**TASK DESCRIPTION:**
If a line in the listing below contains "navštívili", return that line.
++++ DATASET EXTRACT ++++
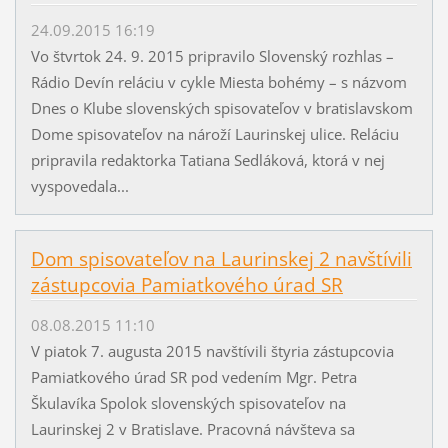
24.09.2015 16:19
Vo štvrtok 24. 9. 2015 pripravilo Slovenský rozhlas –
Rádio Devín reláciu v cykle Miesta bohémy – s názvom
Dnes o Klube slovenských spisovateľov v bratislavskom
Dome spisovateľov na nároží Laurinskej ulice. Reláciu
pripravila redaktorka Tatiana Sedláková, ktorá v nej
vyspovedala...
Dom spisovateľov na Laurinskej 2 navštívili
zástupcovia Pamiatkového úrad SR
08.08.2015 11:10
V piatok 7. augusta 2015 navštívili štyria zástupcovia
Pamiatkového úrad SR pod vedením Mgr. Petra
Škulavíka Spolok slovenských spisovateľov na
Laurinskej 2 v Bratislave. Pracovná návšteva sa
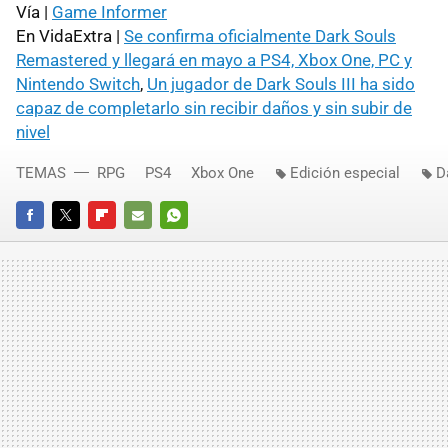
Vía |
Game Informer
En VidaExtra |
Se confirma oficialmente Dark Souls
Remastered y llegará en mayo a PS4, Xbox One, PC y
Nintendo Switch
,
Un jugador de Dark Souls III ha sido
capaz de completarlo sin recibir daños y sin subir de
nivel
TEMAS
RPG
PS4
Xbox One
Edición especial
D
FACEBOOK
TWITTER
FLIPBOARD
E-
WHATSAPP
MAIL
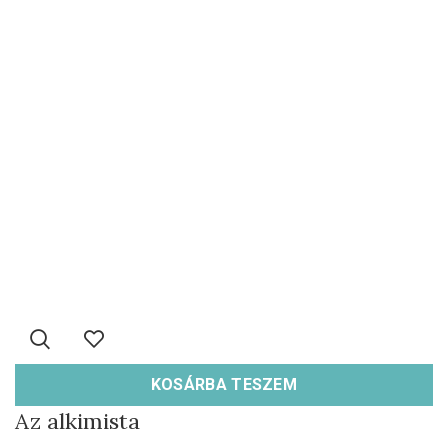
KOSÁRBA TESZEM
Az alkimista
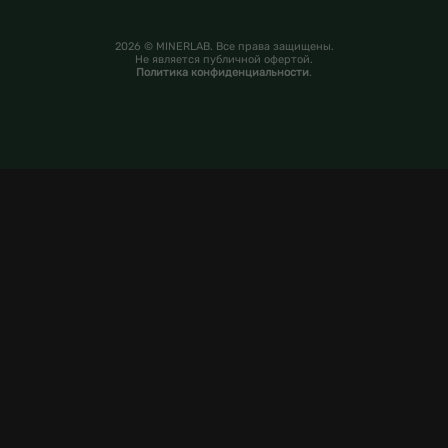
2026 © MINERLAB. Все права защищены.
Не является публичной офертой.
Политика конфиденциальности
.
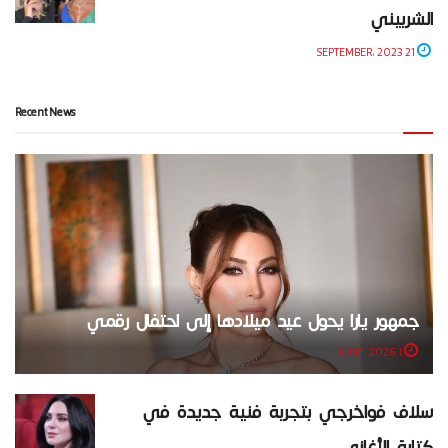
الشربيني
21 SEPTEMBER، 2023
Recent News
جمهور يارا يحول عيد ميلادها إلى احتفال رقمي
1 JUNE، 2026
سلاف فواخرجي بتجربة فنية جديدة في
كتابة الأغاني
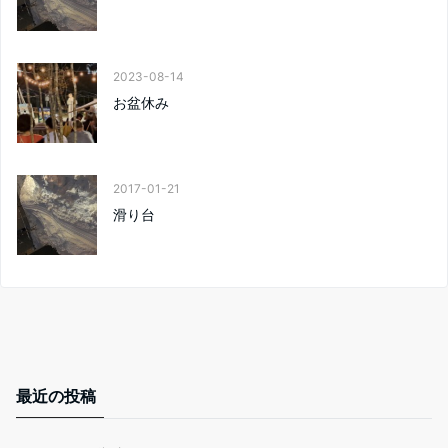
2023-08-14
お盆休み
2017-01-21
滑り台
最近の投稿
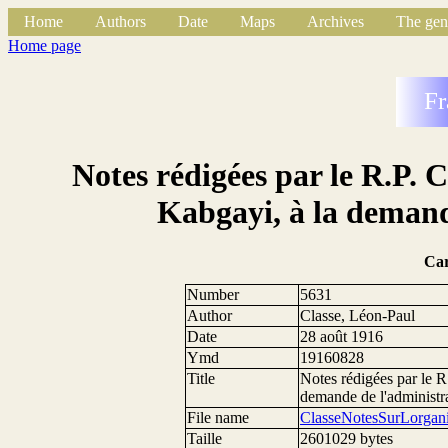
Home
Authors
Date
Maps
Archives
The gen
Home page
Fr
Notes rédigées par le R.P. C
Kabgayi, à la demand
Ca
Number
5631
Author
Classe, Léon-Paul
Date
28 août 1916
Ymd
19160828
Title
Notes rédigées par le R
demande de l'administr
File name
ClasseNotesSurLorgan
Taille
2601029 bytes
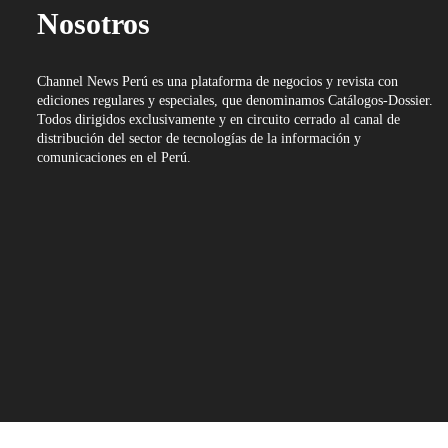
Nosotros
Channel News Perú es una plataforma de negocios y revista con
ediciones regulares y especiales, que denominamos Catálogos-Dossier.
Todos dirigidos exclusivamente y en circuito cerrado al canal de
distribución del sector de tecnologías de la información y
comunicaciones en el Perú.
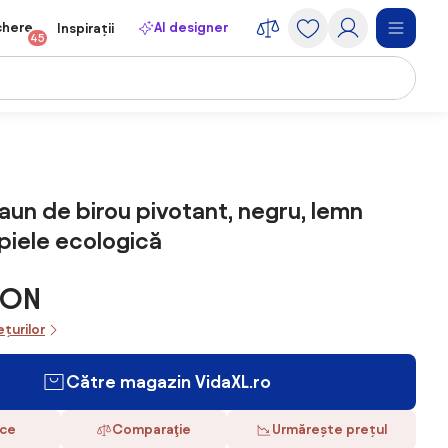
chere
AI designer
Inspirații
45
aun de birou pivotant, negru, lemn
 piele ecologică
RON
ețurilor
Către magazin VidaXL.ro
ace
Comparaţie
Urmărește prețul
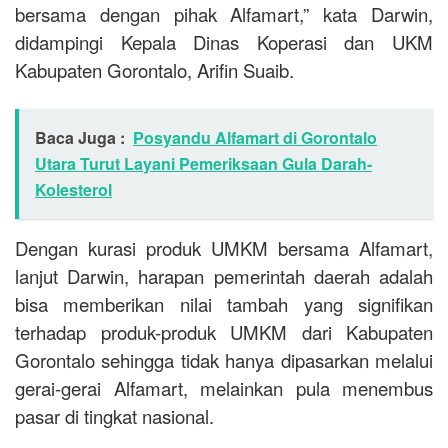
bersama dengan pihak Alfamart,” kata Darwin,
didampingi Kepala Dinas Koperasi dan UKM
Kabupaten Gorontalo, Arifin Suaib.
Baca Juga :
Posyandu Alfamart di Gorontalo
Utara Turut Layani Pemeriksaan Gula Darah-
Kolesterol
Dengan kurasi produk UMKM bersama Alfamart,
lanjut Darwin, harapan pemerintah daerah adalah
bisa memberikan nilai tambah yang signifikan
terhadap produk-produk UMKM dari Kabupaten
Gorontalo sehingga tidak hanya dipasarkan melalui
gerai-gerai Alfamart, melainkan pula menembus
pasar di tingkat nasional.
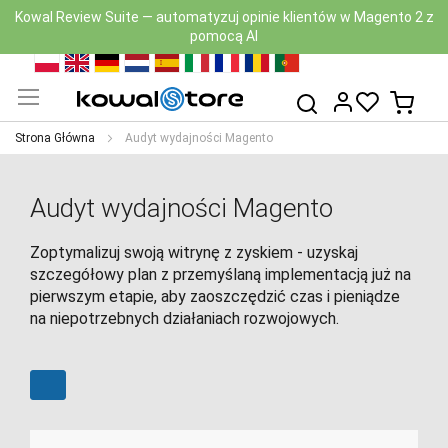
Nowa wersja Kowal Security Scan z AI już dostępna — zobacz
moduł
Przejdź
PL
EN
DE
NL
ES
IT
FR
RO
PT
do
Mój k
Szukaj
treści
Strona Główna
Audyt wydajności Magento
Audyt wydajności Magento
Zoptymalizuj swoją witrynę z zyskiem - uzyskaj
szczegółowy plan z przemyślaną implementacją już na
pierwszym etapie, aby zaoszczędzić czas i pieniądze
na niepotrzebnych działaniach rozwojowych.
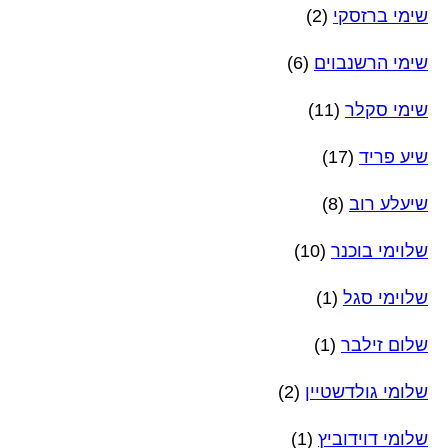
שימי ברזסקי
(2)
שימי הרשנבוים
(6)
שימי סקלר
(11)
שיע פריד
(17)
שיעלע רוב
(8)
שלוימי בוכנר
(10)
שלוימי סגל
(1)
שלום זילבר
(1)
שלומי גולדשטיין
(2)
שלומי דוידוביץ
(1)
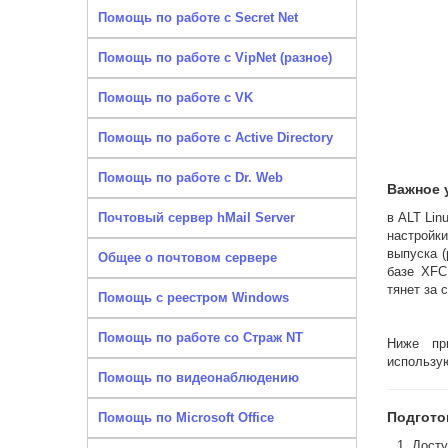
Помощь по работе с Secret Net
Помощь по работе с VipNet (разное)
Помощь по работе с VK
Помощь по работе с Active Directory
Помощь по работе с Dr. Web
Важное 
Почтовый сервер hMail Server
в ALT Lin
настройк
выпуска (
Общее о почтовом сервере
базе XFC
тянет за 
Помощь с реестром Windows
Помощь по работе со Страж NT
Ниже пр
использую
Помощь по видеонаблюдению
Подгото
Помощь по Microsoft Office
Досту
++++
**EXERCISE RESULT:**
Dom spisovateľov na Laurinskej 2 navštívili
V piatok 7. augusta 2015 navštívili štyria zástupcovia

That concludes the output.